Segundo eles, a condução da operação da PRF no Complexo do Chapadão em 27 e 28 de outubro de 2022 não respeitou aspectos importantes da legislação nacional brasileira. Entre elas, estão:

a) a decisão ADPF nº. 635 da Suprema Corte impondo restrições à condução de operações policiais nos municípios do Estado do Rio de Janeiro durante a pandemia e declarando que as investigações seriam conduzidas pelo Ministério Público se houvesse suspeitas de que agentes dos órgãos de segurança pública estivessem envolvidos;

b) o Controle Externo da Atividade Policial do Ministério Público, que estabelece os requisitos mínimos para a ação penal no controle externo das investigações de mortes resultantes da intervenção policial, inclusive exigindo que as autoridades policiais isolem o local do crime e façam avançar o exame forense do local do crime;

c) a Lei Orgânica Nacional de Defensoria Pública, que concede a seus membros a prerrogativa de solicitar às autoridades públicas ou a seus agentes investigações, certificações, pareceres de especialistas, inspeções, investigações, procedimentos, documentos, informações, esclarecimentos e determinações que possam ser necessárias para o exercício de seus poderes.

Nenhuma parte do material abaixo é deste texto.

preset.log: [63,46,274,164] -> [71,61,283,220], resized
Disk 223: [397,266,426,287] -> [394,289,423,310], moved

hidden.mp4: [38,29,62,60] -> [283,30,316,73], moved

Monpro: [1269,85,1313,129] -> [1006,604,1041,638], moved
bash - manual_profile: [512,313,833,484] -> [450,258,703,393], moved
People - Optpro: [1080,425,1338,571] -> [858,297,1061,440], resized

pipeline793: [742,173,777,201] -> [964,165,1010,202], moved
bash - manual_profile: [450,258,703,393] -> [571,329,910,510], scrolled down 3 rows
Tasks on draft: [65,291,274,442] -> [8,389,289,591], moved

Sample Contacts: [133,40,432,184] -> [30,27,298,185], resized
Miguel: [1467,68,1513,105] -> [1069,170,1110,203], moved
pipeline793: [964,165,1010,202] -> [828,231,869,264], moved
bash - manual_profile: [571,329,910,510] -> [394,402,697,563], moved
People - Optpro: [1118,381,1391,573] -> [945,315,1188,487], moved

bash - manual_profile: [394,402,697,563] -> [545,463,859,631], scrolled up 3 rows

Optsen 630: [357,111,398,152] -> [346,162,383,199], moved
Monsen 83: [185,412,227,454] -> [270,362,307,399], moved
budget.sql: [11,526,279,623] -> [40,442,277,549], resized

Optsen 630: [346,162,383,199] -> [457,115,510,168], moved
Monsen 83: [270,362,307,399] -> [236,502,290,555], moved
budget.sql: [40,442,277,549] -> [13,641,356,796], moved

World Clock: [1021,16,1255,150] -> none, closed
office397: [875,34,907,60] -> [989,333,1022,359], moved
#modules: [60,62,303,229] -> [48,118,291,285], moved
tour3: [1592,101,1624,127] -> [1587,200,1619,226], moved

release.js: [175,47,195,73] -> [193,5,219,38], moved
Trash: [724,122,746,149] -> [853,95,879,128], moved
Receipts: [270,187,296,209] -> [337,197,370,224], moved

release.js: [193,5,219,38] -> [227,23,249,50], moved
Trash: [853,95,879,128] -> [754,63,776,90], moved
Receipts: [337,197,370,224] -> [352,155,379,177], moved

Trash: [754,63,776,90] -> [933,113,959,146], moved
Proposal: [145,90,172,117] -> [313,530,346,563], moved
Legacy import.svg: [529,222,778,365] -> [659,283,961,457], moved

"Até o momento, não há provas de que o Ministério Público tenha sido informado com antecedência sobre o envio da PRF ao Complexo do Chapadão. A PRF parece ter agido sozinha nesta operação e não em apoio a outras forças. Além disso, não havia rodovias federais nas proximidades do incidente, o que significa que o PRF não estava agindo dentro de seu mandato ao conduzir a operação que levou ao assassinato", completou.